Top of Records provided
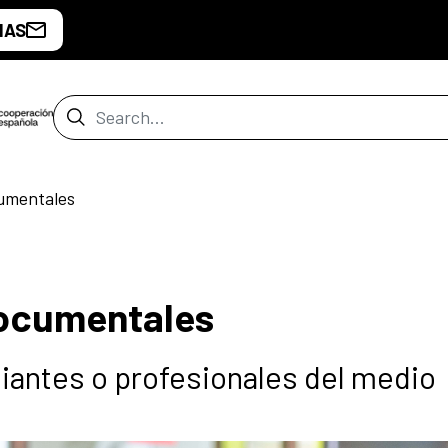
IAS
Search Bar
umentales
documentales
diantes o profesionales del medio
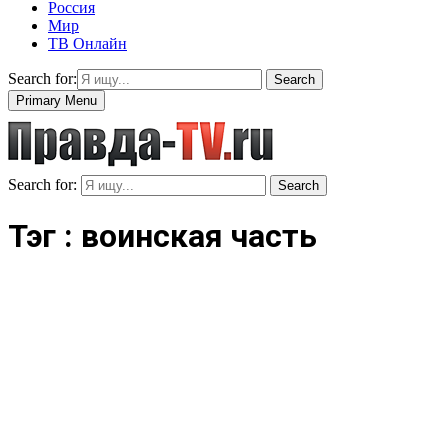
Россия
Мир
ТВ Онлайн
Search for:
Search
Primary Menu
Search for:
Search
Тэг : воинская часть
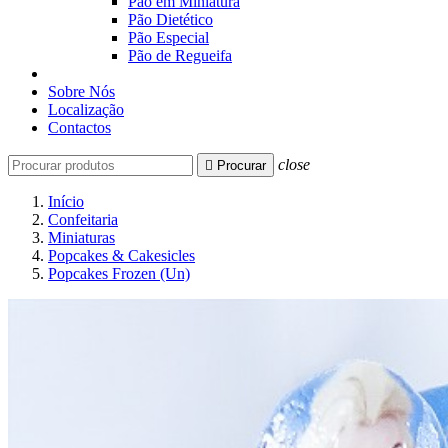
Pão em Miniatura
Pão Dietético
Pão Especial
Pão de Regueifa
Sobre Nós
Localização
Contactos
close

Procurar
Início
Confeitaria
Miniaturas
Popcakes & Cakesicles
Popcakes Frozen (Un)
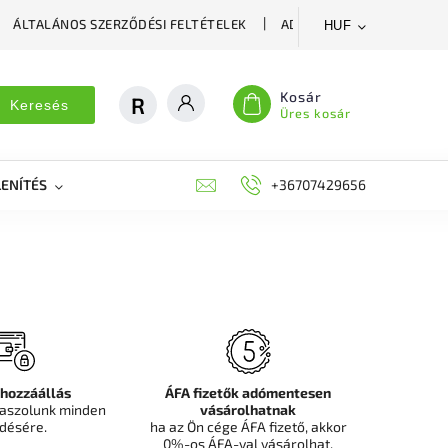
ÁLTALÁNOS SZERZŐDÉSI FELTÉTELEK
ADATVÉDELMI SZABÁLYZA
HUF
Kosár
Keresés
Üres kosár
ENÍTÉS
DEKORÁCIÓS FALPANEL, MŰNÖVÉNY FAL
+36707429656
FIT
 hozzáállás
ÁFA fizetők adómentesen
aszolunk minden
vásárolhatnak
désére.
ha az Ön cége ÁFA fizető, akkor
0%-os ÁFA-val vásárolhat.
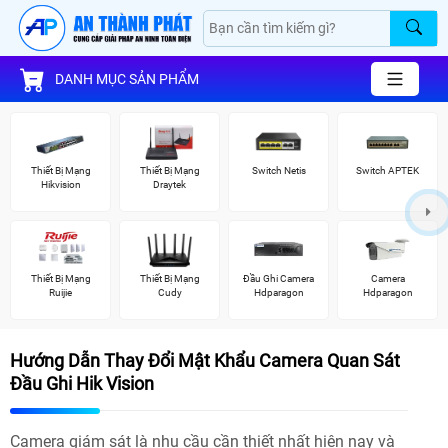
DANH MỤC SẢN PHẨM
Thiết Bị Mạng
Thiết Bị Mạng
Switch Netis
Switch APTEK
Hikvision
Draytek
Thiết Bị Mạng
Thiết Bị Mạng
Đầu Ghi Camera
Camera
Ruijie
Cudy
Hdparagon
Hdparagon
Hướng Dẫn Thay Đổi Mật Khẩu Camera Quan Sát
Đầu Ghi Hik Vision
Camera giám sát là nhu cầu cần thiết nhất hiện nay và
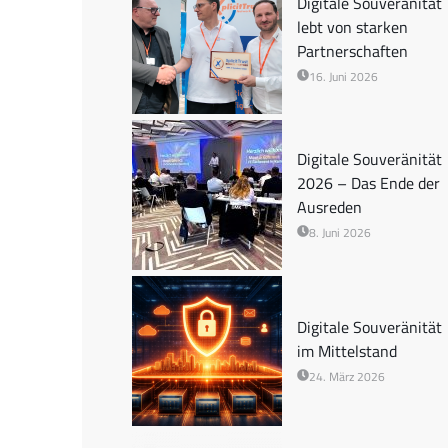
Digitale Souveränität
lebt von starken
Partnerschaften
16. Juni 2026
Digitale Souveränität
2026 – Das Ende der
Ausreden
8. Juni 2026
Digitale Souveränität
im Mittelstand
24. März 2026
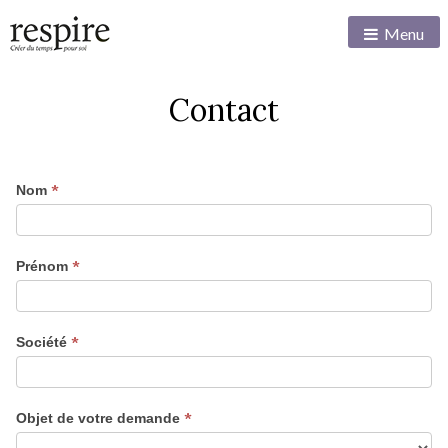
Menu
Contact
*
Nom
*
Prénom
*
Société
*
Objet de votre demande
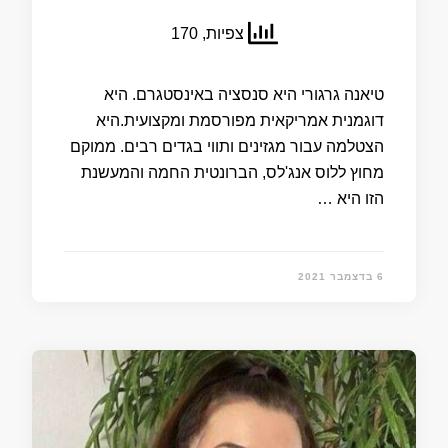
צפיות, 170
טיאנה גרגורי היא סנסציה באינסטגרם. היא
דוגמנית אמריקאית מפורסמת ומקצועית.היא
הצטלמה עבור מגזינים ותווי בגדים רבים. ממוקם
מחוץ ללוס אנג'לס, הברונטית החמה והמעשנת
הזו היא …
6 בדצמבר 2021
Bottom of Records provided
■ Assignment:
Rewrite the material from its start through the line containing "Objet de votre demande", switching "Digitale Souveränität" to "Digitale Unabhängigkeit" and changing nothing else. Leave the pictures out.

■ Written solution:
IAS
Search Bar
umentales
documentales
diantes o profesionales del medio
Россия
Мир
ТВ Онлайн
Search for:
Search
Primary Menu
Search for:
Search
Тэг : воинская часть
Pão em Miniatura
Pão Dietético
Pão Especial
Pão de Regueifa
Sobre Nós
Localização
Contactos
close

Procurar
Início
Confeitaria
Miniaturas
Popcakes & Cakesicles
Popcakes Frozen (Un)
ÁLTALÁNOS SZERZŐDÉSI FELTÉTELEK
ADATVÉDELMI SZABÁLYZA
HUF
Kosár
Keresés
Üres kosár
ENÍTÉS
DEKORÁCIÓS FALPANEL, MŰNÖVÉNY FAL
+36707429656
FIT
 hozzáállás
ÁFA fizetők adómentesen
aszolunk minden
vásárolhatnak
désére.
ha az Ön cége ÁFA fizető, akkor
0%-os ÁFA-val vásárolhat.
DANH MỤC SẢN PHẨM
Thiết Bị Mạng
Thiết Bị Mạng
Switch Netis
Switch APTEK
Hikvision
Draytek
Thiết Bị Mạng
Thiết Bị Mạng
Đầu Ghi Camera
Camera
Ruijie
Cudy
Hdparagon
Hdparagon
Hướng Dẫn Thay Đổi Mật Khẩu Camera Quan Sát
Đầu Ghi Hik Vision
Camera giám sát là nhu cầu cần thiết nhất hiện nay và
Digitale Unabhängigkeit
lebt von starken
Partnerschaften
16. Juni 2026
Digitale Unabhängigkeit
2026 – Das Ende der
Ausreden
8. Juni 2026
Digitale Unabhängigkeit
im Mittelstand
24. März 2026
Menu
Contact
*
Nom
*
Prénom
*
Société
*
Objet de votre demande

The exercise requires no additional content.